Born in October 1991, Dennese Victoria is an artist living and working in the Philippines. Working across photography, moving image and installation, her work touches on truth, memory, personal history, and the exchanges that occur between herself and those that are reached by the forming and the sharing of her work.
Receiving a degree in Journalism from the University of Santo Tomas in Manila in 2012, she has since worked as an educator, cultural worker, and cinematographer, including filming for Shireen Seno’s second feature, Nervous Translation. She is currently a visiting faculty member at the Philippine High School for the Arts.
Born in 1991, Swastik Pal is a graduate from Calcutta University, India. After completing his post graduate diploma in mass communication from Jadavpur University, he received full scholarship to pursue Diploma in Photojournalism, at the Asian Center for Journalism, a World Press Photo partner organisation at Ateneo de Manila University, Philippines. He is keenly interested in photography and filmmaking.

* **GIVEN ENTRIES**
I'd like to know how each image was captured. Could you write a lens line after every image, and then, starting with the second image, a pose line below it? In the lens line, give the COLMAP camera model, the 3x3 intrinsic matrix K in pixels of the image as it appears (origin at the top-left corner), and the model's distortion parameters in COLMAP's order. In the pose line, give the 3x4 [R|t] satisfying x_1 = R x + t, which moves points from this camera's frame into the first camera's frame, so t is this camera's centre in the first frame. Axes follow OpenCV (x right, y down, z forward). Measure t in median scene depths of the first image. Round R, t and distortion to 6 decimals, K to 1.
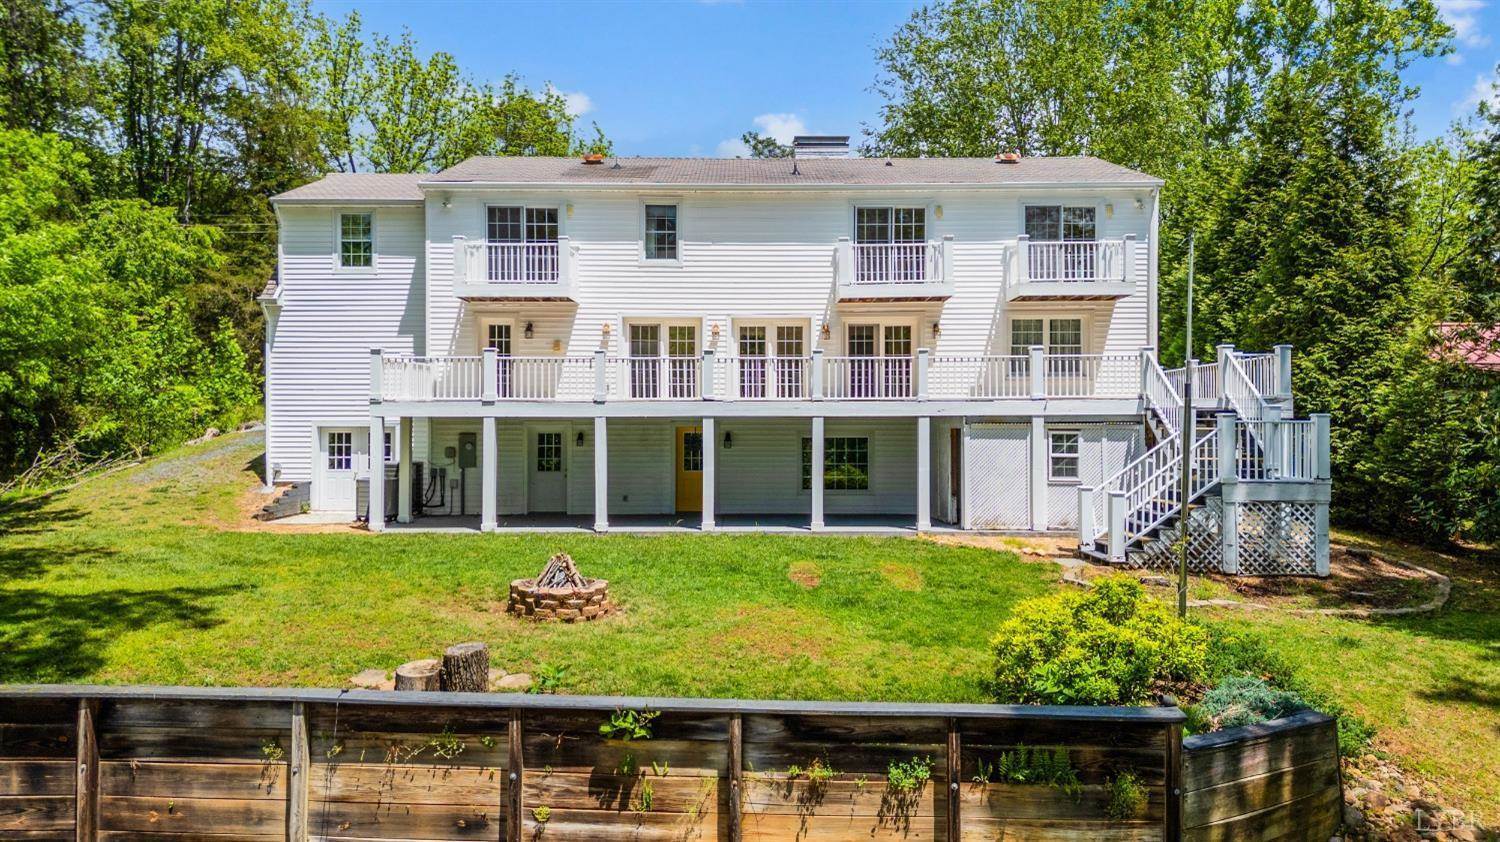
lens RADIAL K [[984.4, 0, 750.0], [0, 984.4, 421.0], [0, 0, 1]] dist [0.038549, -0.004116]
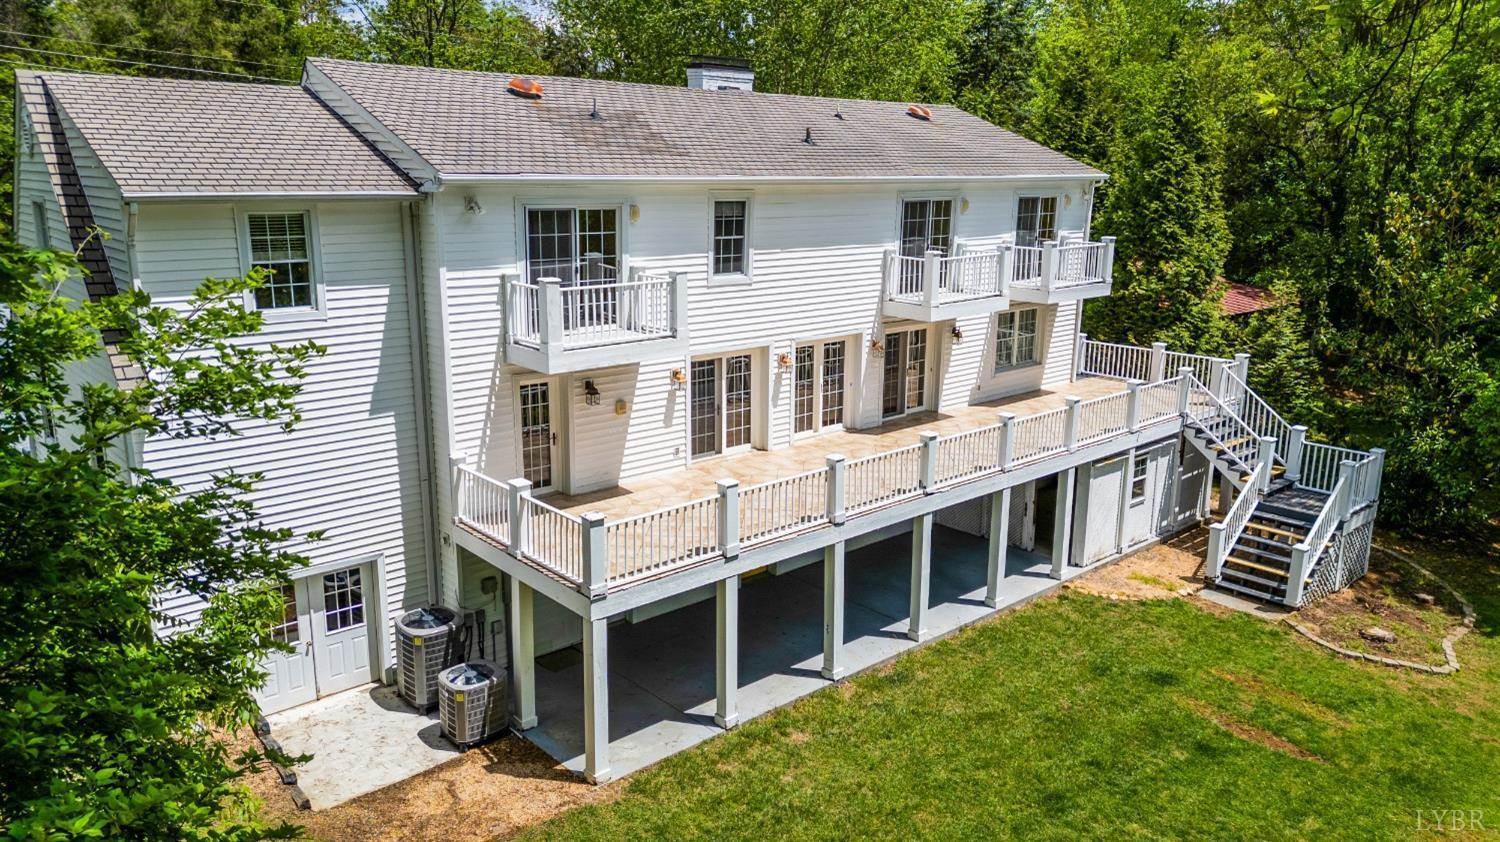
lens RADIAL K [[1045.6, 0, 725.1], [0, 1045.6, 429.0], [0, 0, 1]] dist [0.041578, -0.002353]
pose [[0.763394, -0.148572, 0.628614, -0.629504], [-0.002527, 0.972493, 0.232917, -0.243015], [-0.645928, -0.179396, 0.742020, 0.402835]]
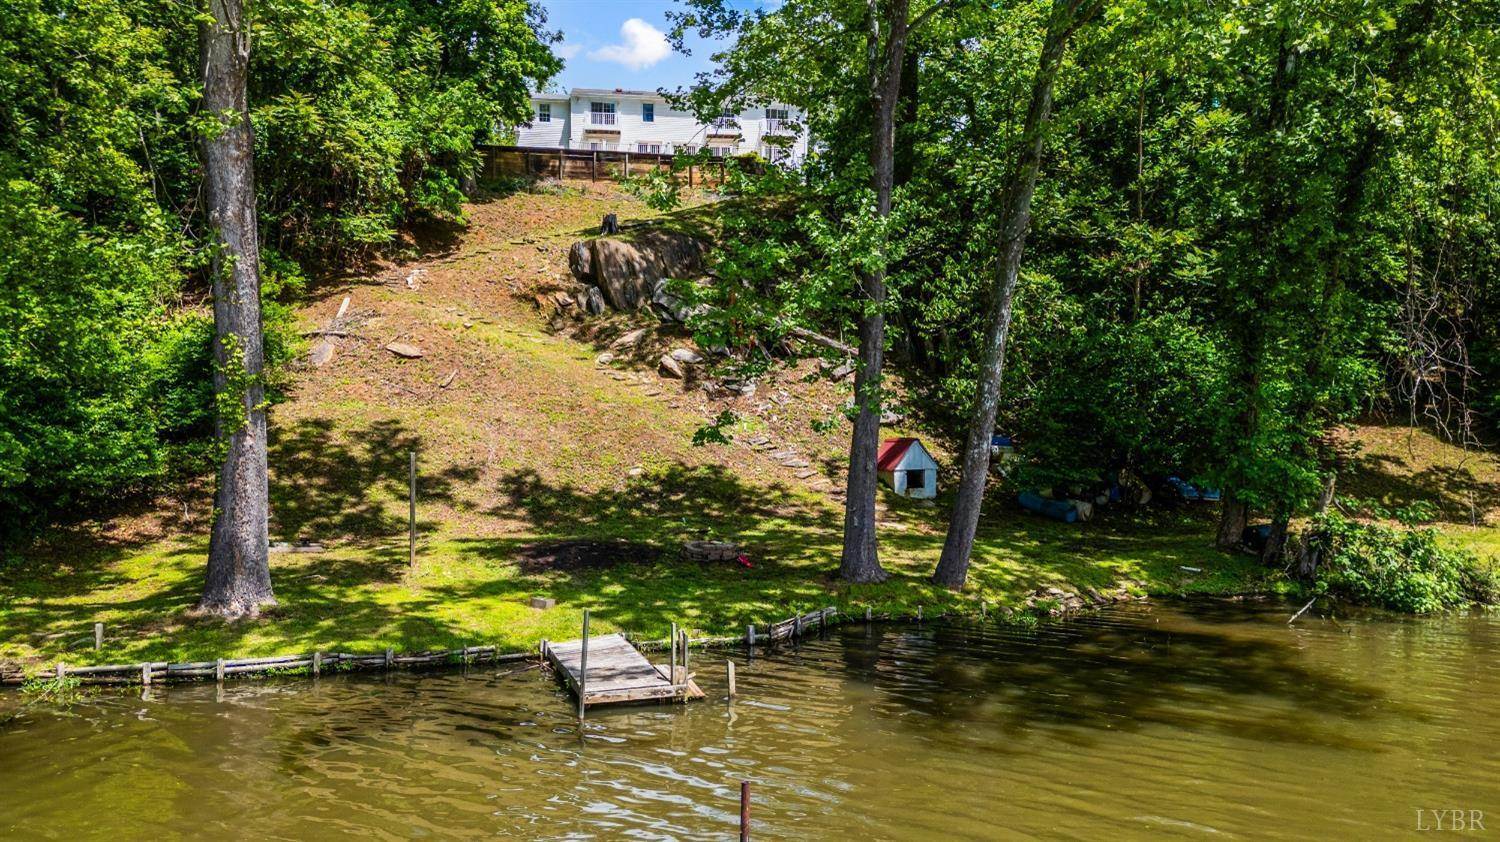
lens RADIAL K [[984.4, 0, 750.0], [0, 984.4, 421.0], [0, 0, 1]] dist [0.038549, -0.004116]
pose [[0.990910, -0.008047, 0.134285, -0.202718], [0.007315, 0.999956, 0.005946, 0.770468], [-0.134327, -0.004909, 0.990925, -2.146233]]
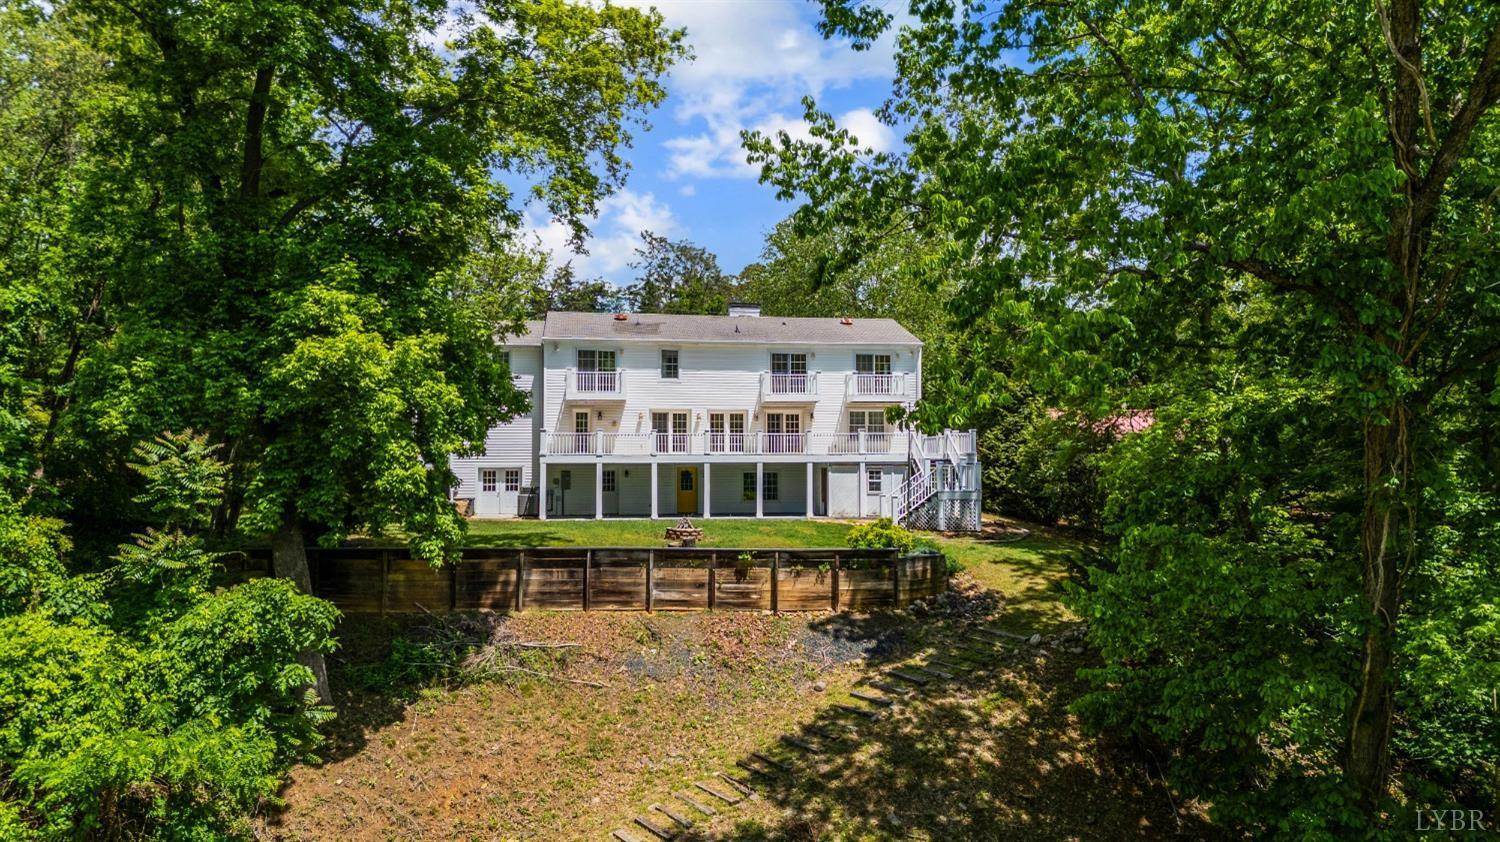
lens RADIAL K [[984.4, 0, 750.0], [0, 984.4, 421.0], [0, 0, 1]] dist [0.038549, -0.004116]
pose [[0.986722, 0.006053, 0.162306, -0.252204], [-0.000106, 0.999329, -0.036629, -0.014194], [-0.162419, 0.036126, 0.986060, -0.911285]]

...

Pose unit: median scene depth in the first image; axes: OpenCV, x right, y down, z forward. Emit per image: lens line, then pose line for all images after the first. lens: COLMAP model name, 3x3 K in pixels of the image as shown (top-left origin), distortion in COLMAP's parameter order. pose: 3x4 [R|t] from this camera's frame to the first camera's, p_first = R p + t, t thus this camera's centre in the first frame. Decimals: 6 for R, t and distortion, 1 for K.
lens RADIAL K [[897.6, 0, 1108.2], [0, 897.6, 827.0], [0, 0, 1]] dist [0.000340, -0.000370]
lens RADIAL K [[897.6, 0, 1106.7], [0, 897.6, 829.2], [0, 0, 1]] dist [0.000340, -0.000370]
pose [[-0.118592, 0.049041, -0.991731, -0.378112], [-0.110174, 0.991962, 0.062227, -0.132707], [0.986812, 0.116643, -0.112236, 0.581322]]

* **DIRECTIONS**
(a) Based on the biographies of the two artists, is each statement true? (i) Dennese Victoria earned her Journalism degree from the University of Santo Tomas in 2012. (ii) Swastik Pal completed his post graduate diploma in mass communication at Calcutta University. (iii) Dennese Victoria is now a visiting faculty member at Ateneo de Manila University. For each, answer yes or no and quote the deciding words of the biographies.
(b) According to the biographies of the two artists, which film did Dennese Victoria work on as a cinematographer?
(c) Write the next part of the biographies of the two artists, starting after their last sentence.
The records were taken from a separate source.

* **RESULTS FOR EACH TASK**
(a)
(i) Yes: "Receiving a degree in Journalism from the University of Santo Tomas in Manila in 2012"
(ii) No: "After completing his post graduate diploma in mass communication from Jadavpur University"
(iii) No: "She is currently a visiting faculty member at the Philippine High School for the Arts."

(b) Shireen Seno’s second feature, Nervous Translation.

(c)
Presently he is an independent photographer based in Calcutta, working on long term projects. In 2015, he was the recipient of the National Foundation of IndiaNational Media Photography Fellowship for his project- The Hungry Tide. He was nominated for the Joop Swart World Press Masterclass in 2015, 2017 and 2018. He recently completed a Masters in Film Studies from Jadavpur University, Calcutta.
SHOWCASE: “Even though the whole world is burning”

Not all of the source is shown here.